QUOTED PASSAGE:

The Sheep Song warns be careful what you wish for

Reading Time: 4 minutes

One of the most anticipated shows in the Adelaide Festival 2023 season, Belgian theatre collective FC Bergmann brought The Sheep Song to the Dunstan Playhouse for an Australian exclusive. Being a collective, the roles in The Sheep Song are played by different people in different countries but the names we refer to below are those who played those roles in the Australian season.

The Sheep Song

The show opens with naked man (Yorrith de Bakker) with only his face covered pulling a rope and ringing a large bell above the stage. The curtain is raised and a flock of real sheep graze on the stage before a sheep unlike the others shows itself. This is the sheep who dares to be human, who dares to do something different to the rest. But you should be careful what you wish for. The sheep-man finds itself in the human world and is exposed to the good, the bad and the ugly, though he doesn’t see their faces as they are all obscured with thick stockings or similar material.

 

Unfortunately, as clever as this show is in many ways, it falls short in others. Starting with the clever, the main character, the sheep-man, played by Titus De Voogdt, wore shoes like sheep hooves which had him walking on the balls of his feet rather than having his heels touch the ground for the whole show. To do so for most of the 90 minute show would have been quite tiring and quite challenging on the feet and legs.

 

The set is an inventive use of space with two travelators along the front of the stage on which various scenes or props are placed. It is also used to add impressive visual effect to synchronised choreographed moves by some of the dancers.

The Sheep Song
Image: Tim Standing, Daylight Breaks

The music is worthy of mention. A combination of a recorded track and a banjo player sitting at the front of the stage (Frederik Leroux-Roels) provide the sound throughout the show. The lighting is also atmospheric and moody with dim lighting often and a spotlight from above or from off the stage such as for the bullfighter about to enter the ring.

 

It is quite impressive to be able to stage a show in which there is no dialogue (apart from the puppet and the puppet master in two brief scenes, which is in Italian and not necessary to understand). This of course opens it up to international audiences without the need for translation and local actors but it also provides the audience with a different experience to the norm.

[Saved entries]
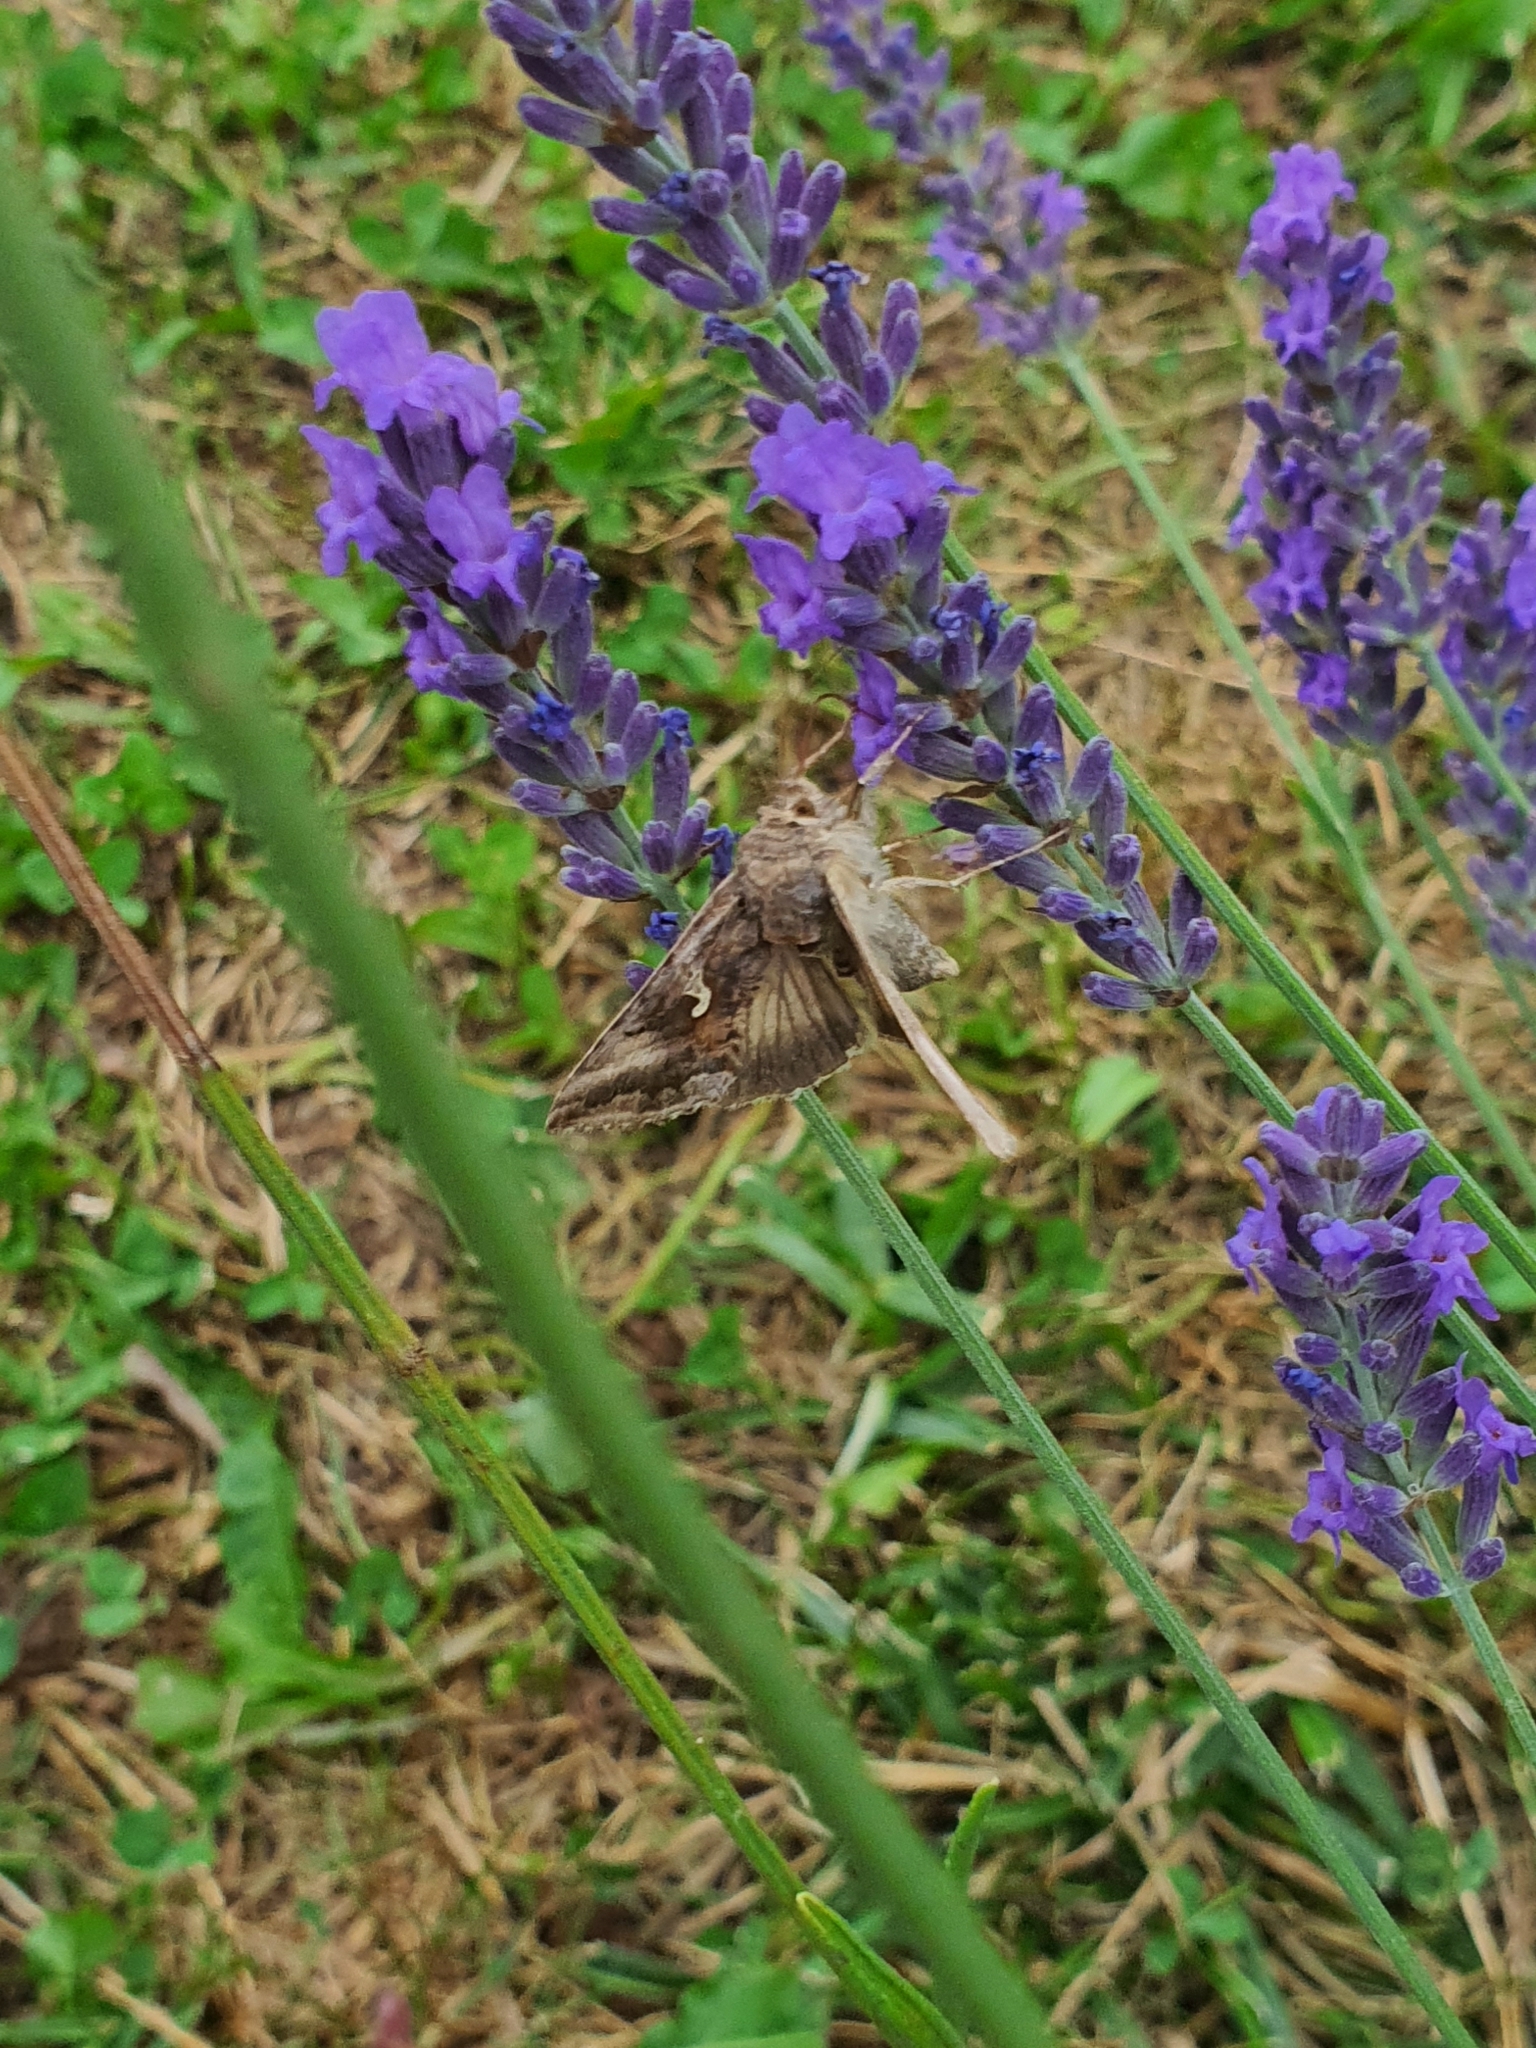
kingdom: Animalia
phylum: Arthropoda
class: Insecta
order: Lepidoptera
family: Noctuidae
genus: Autographa
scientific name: Autographa gamma
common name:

JOBS:
- 1) Translate this sentence from the review of The Sheep Song into Spanish: "The set is an inventive use of space with two travelators along the front of the stage on which various scenes or props are placed."
- 2) Write the next part of the review of The Sheep Song, picking up after its final paragraph.

ANSWERS FOR THE TASKS:
- 1) La escenografía es un uso ingenioso del espacio, con dos pasillos rodantes a lo largo de la parte delantera del escenario, sobre los cuales se colocan diversas escenas o accesorios.

- 2)
However, as mentioned above, The Sheep Song did have its shortcomings. Even though it was only 90 minutes long, the performance was longer than it needed to be. The perverted puppet-show and its perverted puppet-master didn’t really need to make a repeat performance and were extremely uncomfortable to watch as the puppet was forced to do things it didn’t want to do. The scene with the baby crying incessantly didn’t need to go on for as long as it did. The audience got the message that it was incessant and exasperating. While their choreography was impressive, some of the dance scenes didn’t seem to have a place or serve any purpose in the story.

 

Overall, The Sheep Song is a clever concept with an impressive set, music, lighting and cast but the story itself could do with some revision to make it tighter.  If the show didn’t have such unnecessarily violence and uncomfortable scenes that didn’t seem to serve a purpose, we would have given it more croissants.

3.5 CROISSANTS

 Matilda Marseillaise was a guest of Adelaide Festival.

 

Adelaide Festival 2023 has now concluded and the Australian season of The Sheep Song has now concluded.

 

For our other Adelaide Festival content, please see below:

Messa da Requiem: a feast for the senses

So Much Myself: Piano Portraits shines new light on archival footage of memorable women

So Much Myself: Piano Portraits at Adelaide Festival tells a millennium of stories celebrating discovery and courage

Cédric Tiberghien is coming to Australia for recitals and the world premiere of The Cage Project

The Cage Project: piano as you’ve never heard it before

 

For other events with French and Francophone links, check out our What’s on in March.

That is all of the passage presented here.